第18話 謝罪の意味
京都に滞在し、数日間が過ぎる。
あれから、俺達は毎日、カドクシ電気を訪問し謝罪を続けていた。
「申し訳ございませんでした。どうかお話だけでも――」
「君らもしつこいな! これ以上、本社にくるようなら警察を呼ぶよ!」
激高され肩を落とし俯いてしまう坪井。感情を顔にだしてどうするよ。落ち込んでいても誰もフォローなどしちゃくれないぜ。
内心ため息を吐きつつも、
「今日は帰ります。申し訳ありませんでした」
頭を深く下げた。これ以上、長居をしても相手を意固地にさせるだけだ。また明日来るしかない。坪井ともども今まで使わなかった有給はたっぷりあるし、精々利用させてもらうとする。
聞いてすらもらえぬ口惜しさからか、それとも公衆の面前で罵声を浴びせられた羞恥故か、目尻に涙をためて逃げるように坪井はビルの外に出ていく。そして、ビルの窓ガラスを清掃していた作業服を着た70過ぎの老人とぶつかるも謝罪の言葉すらなく人の雑踏に紛れてしまった。
「爺さん。怪我はないか?」
尻もちをついた老人の右手を掴み、立ち上がらせる。
「おお、すまないねぇ」
腰をポンポンと叩くと立ち上がる。どうやら怪我はないようだな。坪井め、辛いのはお前だけじゃないぞ。謝罪に来て人様に迷惑をかけてどうするよ。
「いや、こちらこそ、連れがすまないことをした。今少し心がささくれちまって周りがみえちゃいないんだ。許してほしい」
姿勢を正し、頭を深く下げる。
「構わんよ。多かれ少なかれ人生には試練はつきものじゃし」
「それには同感だな」
今の俺の状況は試練というには聊か、ハードモードすぎるけどよ。
「若いのに随分達観しとるの?」
目を細めて俺をジロジロと観察する白髪の老人に、
「最近、特に色々あったもんでね。悟りくらい開くさ」
肩を含めて自嘲気味に口にする。
「ふむ、儂もお前さんたちの噂は耳にしたが、相当なややこしい難題を押し付けられているようじゃな?」
清掃員の爺さんにまで知られほど噂になっているか。まあ、この数日間、ロビー内で大声を上げて謝罪しているしな。わからなくもないが。
「まあな、ストレスで五円禿できそうだぜ」
「言っちゃ悪いが、今回の問題、そもそもお前さんたちじゃ話にならんじゃろ? 何より、お前さんたち個人の責任ではあるまい。なぜ、そこまでする?」
「ただの保身だよ」
「問題を解決しないと処分を受けるということかの?」
「それも多少はある」
もっとも、阿良々木電子は元々、このような問題が起きたとき下っ端の平社員に責任押し付けるような会社だ。
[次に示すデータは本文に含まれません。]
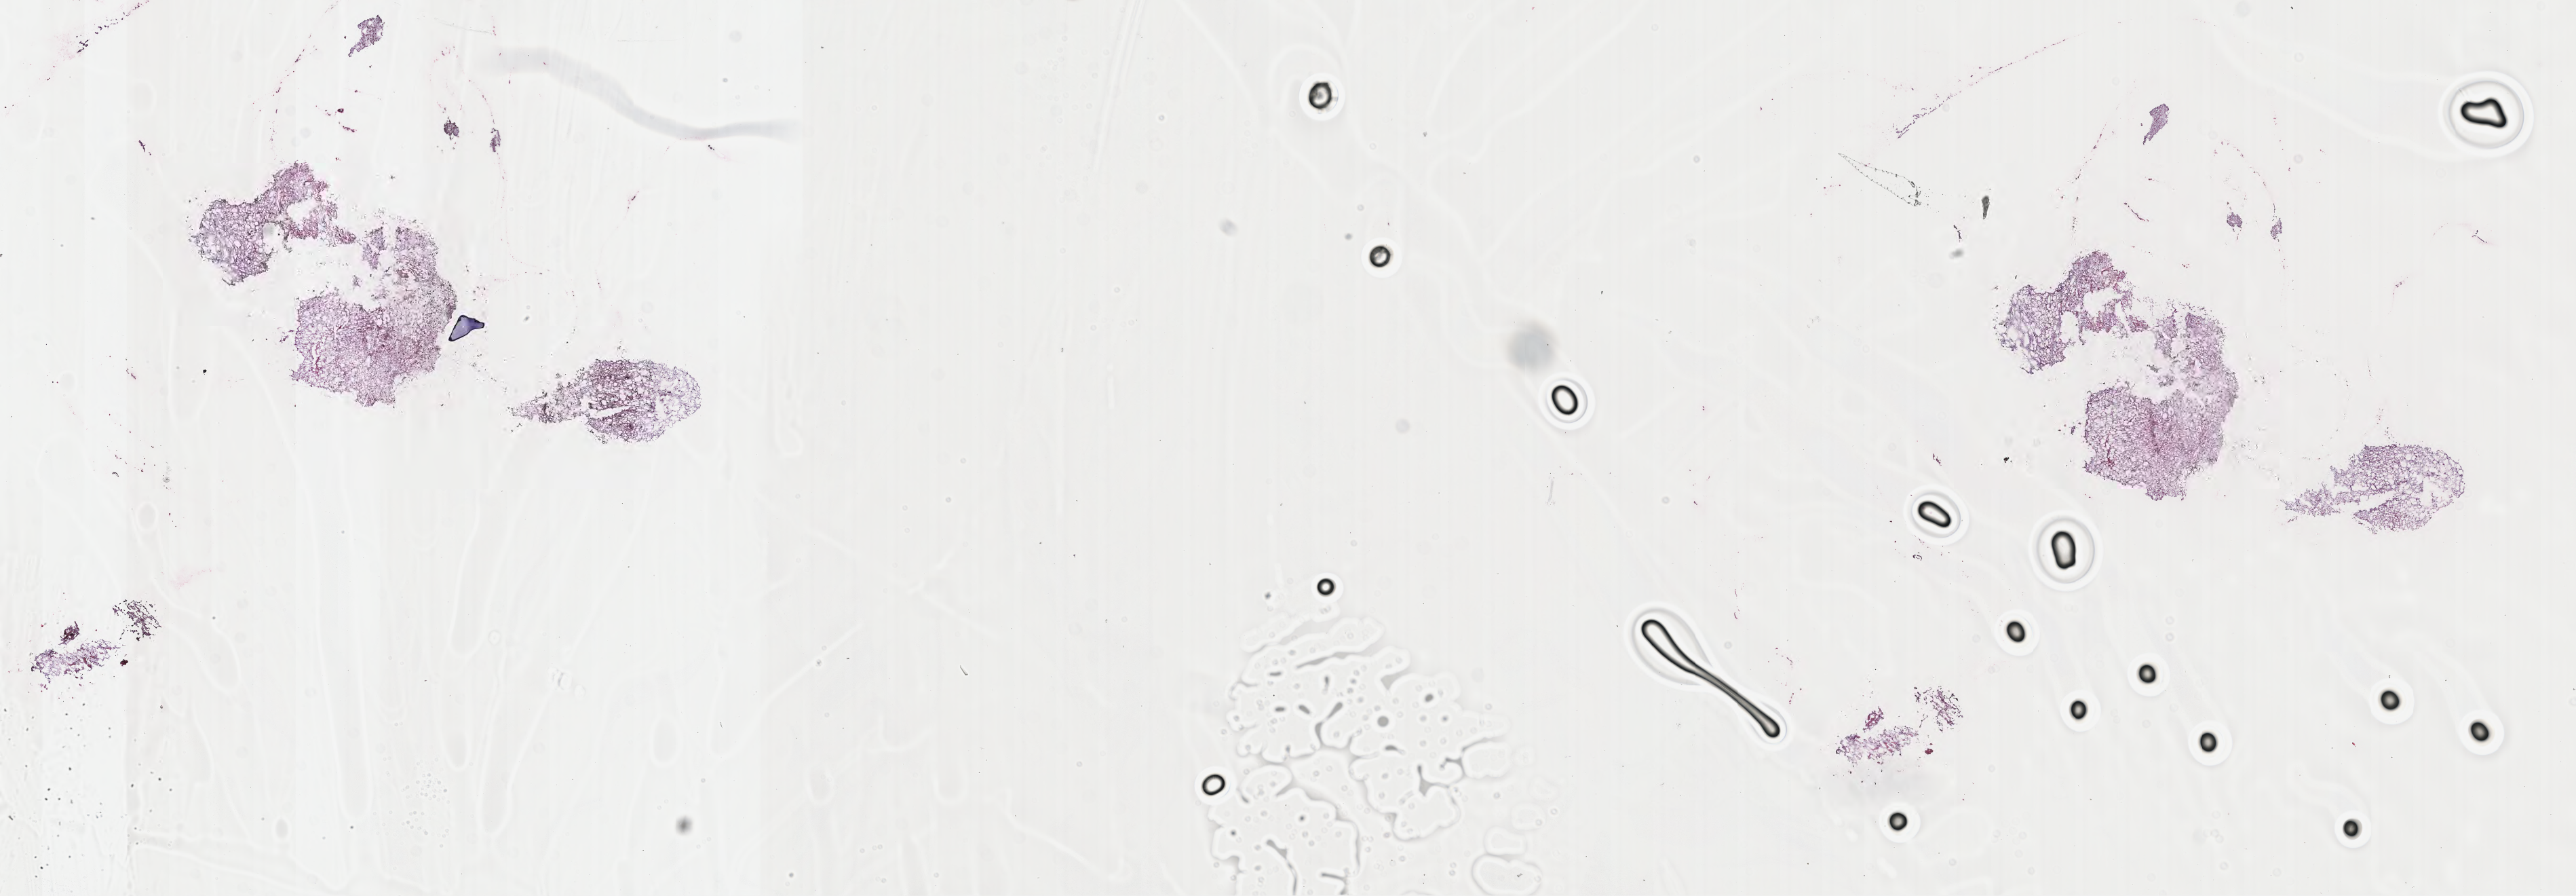
Haematoxylin and eosin whole-slide image of tumor tissue from the brain — whole scanned area (about 30.7 x 10.7 mm) shown as a low-resolution overview. Frozen section (OCT-embedded). Patient male; age 182 months (15 years 2 months).
Recorded diagnosis: Astrocytoma, NOS.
加えて上野課長に俺達二人は嵌められたようだし、どの道碌なことにはならんだろうさ。
「それも多少というと、処分を受ける以外に理由があると?」
「まあな」
際どい問題に、やけに突っ込んでくる爺さんだな。
「それはなんじゃ? 見かけによらず、健気な忠誠心か?」
「俺はそんな大層なもの持ち合わせちゃいねぇよ。会社内でもお世辞にも上手くいっていないしな」
白髪の老人はしばし眉を顰めていたが、
「益々わからんな。だったら、なぜ毎日こんな何の得にもならん行為をしている?」
俺にとって至極当然のことを聞いてくる。
「悪いことしたら謝る。それは当然のことだ。違うか?」
これは俺のビジネスマンとしての最後の意地だ。今回は俺達にとっては理不尽だが、そんなこちら側の事情などカドクシ電気にとってはまったくもって関係ないこと。少なくとも例え契約が切れられても、こちらに落ち度がある以上、相手が一応の納得をしてもらえるまで謝罪は続けるべきなのだ。これも俺の自分勝手な自己満足。要は保身だ。
「……」
白髪の老人は、しばし目を見開き俺の顔を眺めていたが、
「そうじゃな。そうじゃったな」
そう寂しそうに呟いたのだった。